普段よりも低い声で言うと、やつは逃げていく。

はあ。こんなところまで”薔薇姫”が広がっているなんて。



「……麗薇?」

「え?」

……いまのを、見られてしまっていた?そしたら、どうする?

”薔薇姫”の戦い方は独特と言われている。翔びの戦い方が多く、手をあまり使わない。
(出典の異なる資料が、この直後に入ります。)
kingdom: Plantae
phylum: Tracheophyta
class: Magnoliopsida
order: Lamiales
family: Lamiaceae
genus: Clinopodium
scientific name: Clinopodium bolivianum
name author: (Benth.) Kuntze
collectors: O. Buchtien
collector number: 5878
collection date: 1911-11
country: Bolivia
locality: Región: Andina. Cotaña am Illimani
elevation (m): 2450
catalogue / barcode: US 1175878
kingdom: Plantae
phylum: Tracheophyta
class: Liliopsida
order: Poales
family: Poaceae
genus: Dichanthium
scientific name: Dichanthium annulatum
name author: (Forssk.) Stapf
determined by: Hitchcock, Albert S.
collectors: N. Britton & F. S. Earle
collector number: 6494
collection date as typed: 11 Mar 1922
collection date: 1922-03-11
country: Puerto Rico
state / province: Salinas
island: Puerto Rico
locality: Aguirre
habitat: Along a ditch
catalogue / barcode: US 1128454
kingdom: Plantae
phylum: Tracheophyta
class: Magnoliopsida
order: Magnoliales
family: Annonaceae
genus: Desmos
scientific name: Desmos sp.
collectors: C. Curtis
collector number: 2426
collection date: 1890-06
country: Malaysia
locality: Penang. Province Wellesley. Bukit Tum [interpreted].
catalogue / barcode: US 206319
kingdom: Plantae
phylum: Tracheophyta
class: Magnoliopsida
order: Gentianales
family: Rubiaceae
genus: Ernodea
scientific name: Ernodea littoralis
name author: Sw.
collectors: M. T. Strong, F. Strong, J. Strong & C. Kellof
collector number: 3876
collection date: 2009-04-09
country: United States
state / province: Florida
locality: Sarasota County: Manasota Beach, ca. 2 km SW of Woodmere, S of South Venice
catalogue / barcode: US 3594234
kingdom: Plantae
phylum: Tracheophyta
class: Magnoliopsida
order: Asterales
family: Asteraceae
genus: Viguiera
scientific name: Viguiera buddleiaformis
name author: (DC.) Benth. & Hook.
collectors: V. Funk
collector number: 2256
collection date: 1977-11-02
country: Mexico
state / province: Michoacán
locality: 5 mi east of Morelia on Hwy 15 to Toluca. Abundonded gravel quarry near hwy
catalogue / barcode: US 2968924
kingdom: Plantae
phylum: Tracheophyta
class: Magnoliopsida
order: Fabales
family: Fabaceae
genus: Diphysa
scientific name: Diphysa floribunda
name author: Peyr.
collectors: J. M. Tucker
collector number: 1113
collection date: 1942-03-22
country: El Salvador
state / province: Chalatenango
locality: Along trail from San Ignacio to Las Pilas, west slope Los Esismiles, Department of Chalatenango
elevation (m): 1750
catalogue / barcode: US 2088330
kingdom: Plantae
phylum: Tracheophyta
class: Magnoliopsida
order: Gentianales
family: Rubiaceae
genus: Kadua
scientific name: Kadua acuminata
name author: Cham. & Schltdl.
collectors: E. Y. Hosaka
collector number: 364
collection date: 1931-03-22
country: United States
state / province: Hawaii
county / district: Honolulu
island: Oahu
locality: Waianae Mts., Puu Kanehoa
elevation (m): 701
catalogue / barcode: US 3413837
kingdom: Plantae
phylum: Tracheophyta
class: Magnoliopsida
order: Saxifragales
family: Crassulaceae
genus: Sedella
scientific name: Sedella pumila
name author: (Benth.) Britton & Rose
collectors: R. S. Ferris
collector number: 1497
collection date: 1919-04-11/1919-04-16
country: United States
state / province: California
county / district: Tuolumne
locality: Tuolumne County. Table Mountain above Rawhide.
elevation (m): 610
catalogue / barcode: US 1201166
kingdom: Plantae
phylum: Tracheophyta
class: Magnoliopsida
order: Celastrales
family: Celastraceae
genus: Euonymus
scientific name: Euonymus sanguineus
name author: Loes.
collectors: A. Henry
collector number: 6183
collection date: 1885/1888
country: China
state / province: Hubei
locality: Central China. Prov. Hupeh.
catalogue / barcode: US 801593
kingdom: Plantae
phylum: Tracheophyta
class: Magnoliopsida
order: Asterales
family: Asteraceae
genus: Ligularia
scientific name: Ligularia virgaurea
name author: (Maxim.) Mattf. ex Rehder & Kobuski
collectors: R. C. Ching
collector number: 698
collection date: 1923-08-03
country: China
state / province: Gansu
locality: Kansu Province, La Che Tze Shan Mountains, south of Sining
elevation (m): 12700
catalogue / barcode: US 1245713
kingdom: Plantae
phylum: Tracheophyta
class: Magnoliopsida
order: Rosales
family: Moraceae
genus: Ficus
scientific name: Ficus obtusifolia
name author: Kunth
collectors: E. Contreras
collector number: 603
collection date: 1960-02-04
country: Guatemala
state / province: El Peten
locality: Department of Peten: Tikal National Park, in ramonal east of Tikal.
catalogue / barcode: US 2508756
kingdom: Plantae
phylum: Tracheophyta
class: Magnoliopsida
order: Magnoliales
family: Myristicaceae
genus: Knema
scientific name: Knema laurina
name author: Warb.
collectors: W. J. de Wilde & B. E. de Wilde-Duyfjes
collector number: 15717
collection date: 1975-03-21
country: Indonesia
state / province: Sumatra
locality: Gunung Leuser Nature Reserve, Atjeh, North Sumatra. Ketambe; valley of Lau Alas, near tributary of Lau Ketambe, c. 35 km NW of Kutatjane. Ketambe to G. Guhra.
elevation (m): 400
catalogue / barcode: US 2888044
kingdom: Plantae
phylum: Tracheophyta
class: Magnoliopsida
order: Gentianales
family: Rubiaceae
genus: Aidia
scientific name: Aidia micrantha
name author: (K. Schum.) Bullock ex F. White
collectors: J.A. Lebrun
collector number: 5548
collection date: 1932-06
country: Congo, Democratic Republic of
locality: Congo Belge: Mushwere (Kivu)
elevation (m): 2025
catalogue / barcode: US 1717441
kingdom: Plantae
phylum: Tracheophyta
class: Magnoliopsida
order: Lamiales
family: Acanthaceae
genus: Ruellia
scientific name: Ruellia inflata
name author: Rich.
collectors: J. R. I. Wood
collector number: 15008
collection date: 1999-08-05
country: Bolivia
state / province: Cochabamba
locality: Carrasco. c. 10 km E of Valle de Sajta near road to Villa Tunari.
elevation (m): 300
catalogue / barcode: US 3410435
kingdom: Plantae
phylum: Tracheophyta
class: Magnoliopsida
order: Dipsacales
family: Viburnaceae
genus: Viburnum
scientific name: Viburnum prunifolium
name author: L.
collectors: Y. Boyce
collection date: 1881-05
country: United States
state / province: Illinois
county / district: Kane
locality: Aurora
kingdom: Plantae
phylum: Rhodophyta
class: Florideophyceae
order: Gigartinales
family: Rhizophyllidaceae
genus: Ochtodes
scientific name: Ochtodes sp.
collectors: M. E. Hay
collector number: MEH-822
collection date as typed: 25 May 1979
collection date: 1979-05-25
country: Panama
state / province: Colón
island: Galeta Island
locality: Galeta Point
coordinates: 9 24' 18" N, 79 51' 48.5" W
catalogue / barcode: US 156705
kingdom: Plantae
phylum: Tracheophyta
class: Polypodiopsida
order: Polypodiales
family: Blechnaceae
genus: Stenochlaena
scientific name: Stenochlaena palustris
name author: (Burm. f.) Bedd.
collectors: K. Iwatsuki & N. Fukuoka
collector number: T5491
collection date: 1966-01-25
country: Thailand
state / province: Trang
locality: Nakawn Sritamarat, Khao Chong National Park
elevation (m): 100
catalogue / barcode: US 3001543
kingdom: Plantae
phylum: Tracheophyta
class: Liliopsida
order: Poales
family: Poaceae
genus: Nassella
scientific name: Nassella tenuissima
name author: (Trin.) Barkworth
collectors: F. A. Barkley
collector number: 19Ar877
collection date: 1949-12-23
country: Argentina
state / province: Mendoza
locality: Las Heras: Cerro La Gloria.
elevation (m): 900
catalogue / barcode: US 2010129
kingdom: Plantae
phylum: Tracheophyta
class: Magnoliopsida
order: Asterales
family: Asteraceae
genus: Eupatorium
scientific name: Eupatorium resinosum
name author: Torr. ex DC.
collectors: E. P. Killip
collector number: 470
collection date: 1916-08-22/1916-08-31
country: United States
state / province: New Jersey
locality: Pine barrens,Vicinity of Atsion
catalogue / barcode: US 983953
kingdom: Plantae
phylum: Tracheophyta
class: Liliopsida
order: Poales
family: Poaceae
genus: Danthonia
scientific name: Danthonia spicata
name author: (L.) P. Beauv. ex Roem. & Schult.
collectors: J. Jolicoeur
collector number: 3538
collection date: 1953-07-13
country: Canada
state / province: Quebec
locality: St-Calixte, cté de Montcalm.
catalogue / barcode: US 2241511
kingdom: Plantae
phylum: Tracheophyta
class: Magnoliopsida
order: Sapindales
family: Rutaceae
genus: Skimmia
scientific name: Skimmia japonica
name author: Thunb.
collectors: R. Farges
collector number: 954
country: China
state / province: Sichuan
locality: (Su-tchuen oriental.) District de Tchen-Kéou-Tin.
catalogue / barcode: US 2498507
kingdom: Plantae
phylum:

それは、琉に女は手を傷つけんなって言われたからなんだけど。

「…あー、えっとー」

地味に勘のいい千紘にはバレそうな気がするんだけど……。

「麗薇、お前……」

やばい……。バレた?やっぱり喧嘩するのはリスクが高かった?

「ちゃんと荷物いれたよな?」

「……え?」

てっきり、お前は”薔薇姫”なのかとかいわれるのかと思ったら荷物の話……?

「うん。いれたよ?」

「なんかお前の荷物がやけに少ないんだと。」

「あ、あたし自分で持ってるもん。」

そーいって、あたしは荷物を見せた。

「はぁー。」

また、千紘は電話をかけ直す。電話をするときはあっちを向いているからさっきのは見られてないと思うけど……。

「バレなかった……」

あたしはその場にしゃがみ込んだ。

心臓が止まりそうだった……。もしばれたら、、きっと傍には居られない……。